Stimulus Should Support Property Values Until the Recovery Begins

Property owners facing pressure are focused on how to last another six to nine months.

Right now, there’s a lot of money on the sidelines waiting to scoop up distressed assets.

In a new research video, John Chang, SVP and director of research services from Marcus & Millichap, estimated that between $50 and $100 billion is waiting to acquire deeply discounted property.

However, Chang thinks a lot of these investors will end up being disappointed.

Banks are making an effort not to foreclose on assets, keeping distressed investors on the sidelines. “The Federal Reserve is encouraging banks to help owners make it through this cycle,” he says. “There will likely be some CMBS foreclosures, mostly hotel and outdated retail properties, but not the wave of prime assets hoped for by opportunistic investors. Other properties will come to market at a discount.”

Chang says there is also a lot more liquidity now than there was during the financial crisis. “Liquidity was squeezed and, as a result, it was very difficult for investors to access capital,” Chang says. “Currently even hard-hit hotels are able to access capital either through banks or private equity.”

With an end in sight to the pandemic, many CRE owners are trying to hold on until the recovery begins. Those owners who decide to sell either can’t afford to carry the asset, or will require significant capital to reposition it after the crisis, like outdated shopping malls, according to Chang.

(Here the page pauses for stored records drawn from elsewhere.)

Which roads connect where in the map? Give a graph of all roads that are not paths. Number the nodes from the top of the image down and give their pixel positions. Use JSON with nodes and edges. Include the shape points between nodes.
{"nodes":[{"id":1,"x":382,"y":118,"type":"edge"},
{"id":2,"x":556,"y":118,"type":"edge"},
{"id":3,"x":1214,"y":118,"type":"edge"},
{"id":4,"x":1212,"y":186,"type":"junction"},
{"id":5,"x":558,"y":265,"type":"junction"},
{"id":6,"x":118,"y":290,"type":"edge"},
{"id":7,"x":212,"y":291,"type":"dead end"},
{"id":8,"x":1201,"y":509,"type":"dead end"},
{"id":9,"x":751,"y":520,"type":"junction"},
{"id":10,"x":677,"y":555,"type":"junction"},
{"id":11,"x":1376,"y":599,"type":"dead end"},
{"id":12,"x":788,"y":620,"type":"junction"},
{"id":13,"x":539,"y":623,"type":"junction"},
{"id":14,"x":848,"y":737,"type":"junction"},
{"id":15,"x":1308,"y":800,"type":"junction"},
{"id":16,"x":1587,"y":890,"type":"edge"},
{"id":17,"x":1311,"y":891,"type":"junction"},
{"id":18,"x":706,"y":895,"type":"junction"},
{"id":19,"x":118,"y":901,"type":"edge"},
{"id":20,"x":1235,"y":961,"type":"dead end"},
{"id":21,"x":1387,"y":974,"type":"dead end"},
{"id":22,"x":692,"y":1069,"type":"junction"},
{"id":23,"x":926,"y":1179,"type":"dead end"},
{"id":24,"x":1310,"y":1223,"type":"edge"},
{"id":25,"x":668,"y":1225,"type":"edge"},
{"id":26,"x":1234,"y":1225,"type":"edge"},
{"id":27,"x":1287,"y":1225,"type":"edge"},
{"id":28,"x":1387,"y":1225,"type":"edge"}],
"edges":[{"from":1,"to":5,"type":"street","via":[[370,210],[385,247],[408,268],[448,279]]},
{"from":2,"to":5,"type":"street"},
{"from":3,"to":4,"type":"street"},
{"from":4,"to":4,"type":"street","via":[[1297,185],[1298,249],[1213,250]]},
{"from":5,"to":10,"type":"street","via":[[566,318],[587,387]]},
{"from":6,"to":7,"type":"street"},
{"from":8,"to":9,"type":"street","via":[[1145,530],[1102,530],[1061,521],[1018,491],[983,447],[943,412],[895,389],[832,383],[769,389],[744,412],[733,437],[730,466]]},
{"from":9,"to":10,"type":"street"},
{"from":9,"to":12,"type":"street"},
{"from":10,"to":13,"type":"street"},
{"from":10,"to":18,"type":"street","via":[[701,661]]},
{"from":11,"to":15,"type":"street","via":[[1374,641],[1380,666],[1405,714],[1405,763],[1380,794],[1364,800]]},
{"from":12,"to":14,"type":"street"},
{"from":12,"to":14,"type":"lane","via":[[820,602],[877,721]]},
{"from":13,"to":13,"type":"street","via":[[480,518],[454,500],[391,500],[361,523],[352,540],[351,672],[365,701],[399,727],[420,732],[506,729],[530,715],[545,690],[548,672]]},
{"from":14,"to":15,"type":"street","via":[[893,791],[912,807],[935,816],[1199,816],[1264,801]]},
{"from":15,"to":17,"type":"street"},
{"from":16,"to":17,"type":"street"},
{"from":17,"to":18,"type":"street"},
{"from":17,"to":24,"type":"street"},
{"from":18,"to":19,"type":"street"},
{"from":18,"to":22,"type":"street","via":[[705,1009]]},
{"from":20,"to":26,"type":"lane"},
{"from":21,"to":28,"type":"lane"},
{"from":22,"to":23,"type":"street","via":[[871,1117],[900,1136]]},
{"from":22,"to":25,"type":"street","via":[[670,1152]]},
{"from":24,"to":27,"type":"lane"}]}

“At this point, we can see the light at the end of the tunnel,” Chang says. “Once we hit a critical mass of vaccinations, perhaps in the third or fourth quarter, the economy will begin a comparatively strong recovery cycle. So property owners facing pressure are focused on how to last another six to nine months.”

The problems that did exist in CRE are mainly confined to two sectors—lodging and retail. The retail CMBS delinquency rate is 11.9%, up from 7.8% in the financial crisis. Hotels are facing a 60-plus day delinquency rate of 20%, an increase from 16.7% during the financial crisis. Citing RCA data, Chang says retail prices are down 6.7%, and hotel values are down 6.8%.

“In these two sectors, there are significant differences by property subtype,” Chang says. “So for investors waiting on the sidelines for a wave of distress, there will be some opportunities, but the competition for those assets will be fierce.”

By contrast, the other sectors have held up well. For industrial, the current delinquency rate is 1.3%. It reached 12.6% during the financial crisis. For apartments, the delinquency is 2.5% after it was 15.9% during the financial crisis. Office delinquency is 2.8% compared to 10.4% in the last cycle.

Pricing has also been resilient in these sectors. Again citing RCA data, Chang says apartment property values are up 5.9%, office is up 5.9% and industrial is up 5.4%.

“There are a lot of differences compared to the last recession and how delinquencies will play out for us,” Chang says. “There is an enormous amount of stimulus money supporting the economy this time. And a lot of it is specifically targeting hard-hit sectors like hotels, tourism and entertainment.”

With that money being injected into the economy, the duration of the recessions will probably be much different this time as well. “The last recession effectively, if not officially, lasted years and was followed by a very slow recovery,” Chang says. “This cycle looks like you will have a clear ending, and economists are forecasting 2021. Economic growth will be the strongest since 1984.”